Your credit score is now being watched even more closely. And that's probably a good thing.
The Consumer Financial Protection Bureau, which was created in 2010 to serve as a watchdog over credit cards, mortgages, payday loans, and other consumer financial products, announced Monday that it will start supervising the consumer reporting agencies. Those agencies collect information on consumers' credit worthiness and are best-known for calculating credit scores, which often determine the availability and affordability of consumer loans.
Those scores and their related credit reports have long created headaches and confusion for consumers, who often find that their reports contain errors that can be hard to correct. Surveys suggest that many consumers falsely believe maintaining a credit card balance can help their credit score, when in reality it can hurt it. Many consumers also falsely believe that they have just one credit score or that they share a score with their spouse; each credit reporting agency generates its own scores, which are given to individuals, not couples.
In a speech in Detroit Monday, Consumer Financial Protection Bureau director Richard Cordray pointed out the importance of access to credit: The ability to take out loans makes it possible to get a college degree, buy a home, use a credit card, or buy a car, he said, adding that employers also increasing use scores to determine whether an applicant is eligible for a job.

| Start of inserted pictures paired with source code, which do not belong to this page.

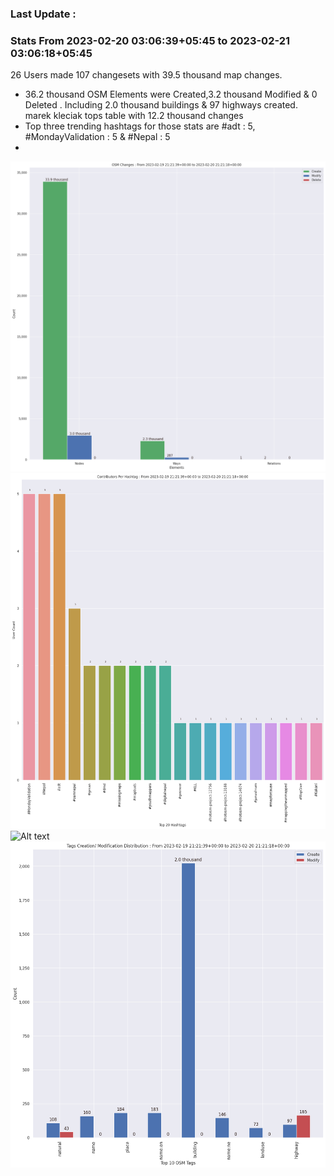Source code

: ### Last Update :

### Stats From 2023-02-20 03:06:39+05:45 to 2023-02-21 03:06:18+05:45

26 Users made 107 changesets with 39.5 thousand map changes.
- 36.2 thousand OSM Elements were Created,3.2 thousand Modified & 0 Deleted . Including 2.0 thousand buildings & 97 highways created. marek kleciak tops table with 12.2 thousand changes
- Top three trending hashtags for those stats are #adt : 5, #MondayValidation : 5 & #Nepal : 5
- 
![Alt text](./charts/osm_changes.png) 
![Alt text](./charts/users_per_hashtag.png) 
![Alt text](./charts/users_per_country.png) 
![Alt text](./charts/tags.png) 
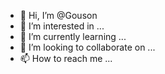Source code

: - 👋 Hi, I’m @Gouson
- 👀 I’m interested in ...
- 🌱 I’m currently learning ...
- 💞️ I’m looking to collaborate on ...
- 📫 How to reach me ...

<!---
Gouson/Gouson is a ✨ special ✨ repository because its `README.md` (this file) appears on your GitHub profile.
You can click the Preview link to take a look at your changes.
--->
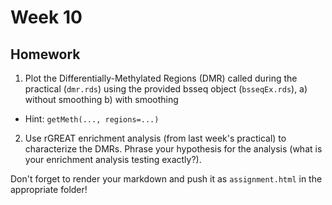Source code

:# Week 10

## Homework

1. Plot the Differentially-Methylated Regions (DMR) called during the practical (`dmr.rds`) using the provided bsseq object (`bsseqEx.rds`), a) without smoothing b) with smoothing
  - Hint: `getMeth(..., regions=...)`
2. Use rGREAT enrichment analysis (from last week's practical) to characterize the DMRs. Phrase your hypothesis for the analysis (what is your enrichment analysis testing exactly?).

Don't forget to render your markdown and push it as `assignment.html` in the appropriate folder!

"Whether you realize it or not, [credit agencies'] scorekeeping exerts a tremendous and growing influence over the ways and means of your financial life," he said. That's why the bureau chose to focus on the industry: The new supervision means that the bureau will have the authority to conduct on-site examinations of agencies to check whether they are complying with the law, to better understand the companies' business models and practices, and to address practices that might be hurting consumers, Cordray said.
"These companies have never before been subject to any federal supervision program," said Cordray. Now, they will be monitored just as big banks are monitored, he added.
It's not yet clear exactly what this change will mean for consumers, but the change could have a similar effect to the one felt by the credit card industry after the 2009 Card Act. That law required credit card companies to use clearer language in credit card statements and to give consumers more warning before raising interest rates on cards. A survey by research and advocacy organization Demos found that the vast majority of cardholders said they noticed a difference and one-third said they're paying their balances off faster as a result of the new information included on their statements.
In the near-term, the Consumer Financial Protection Bureau will begin reviewing the largest credit bureaus' operations and compliance systems and also require them to provide information and reports about their practices. The first examinations of bureaus are set to begin this fall. The three biggest bureaus, Experian, Equifax, and TransUnion, did not immediately respond to requests for their response to these new procedures.
In Detroit Monday, Cordray also reminded consumers to take advantage of their ability to check their credit reports for free once a year. Doing so can reveal "odd entries," he said, which could be a sign of identity theft, as well as give consumers a chance to fix any errors on their report. To get your free annual credit report, visit AnnualCreditReport.com. While consumers generally have to pay to see their scores, obtaining a report is free once a year.
No one, said Cordray, cares as much about protecting your financial life as you do--so be sure to do what you can to monitor it.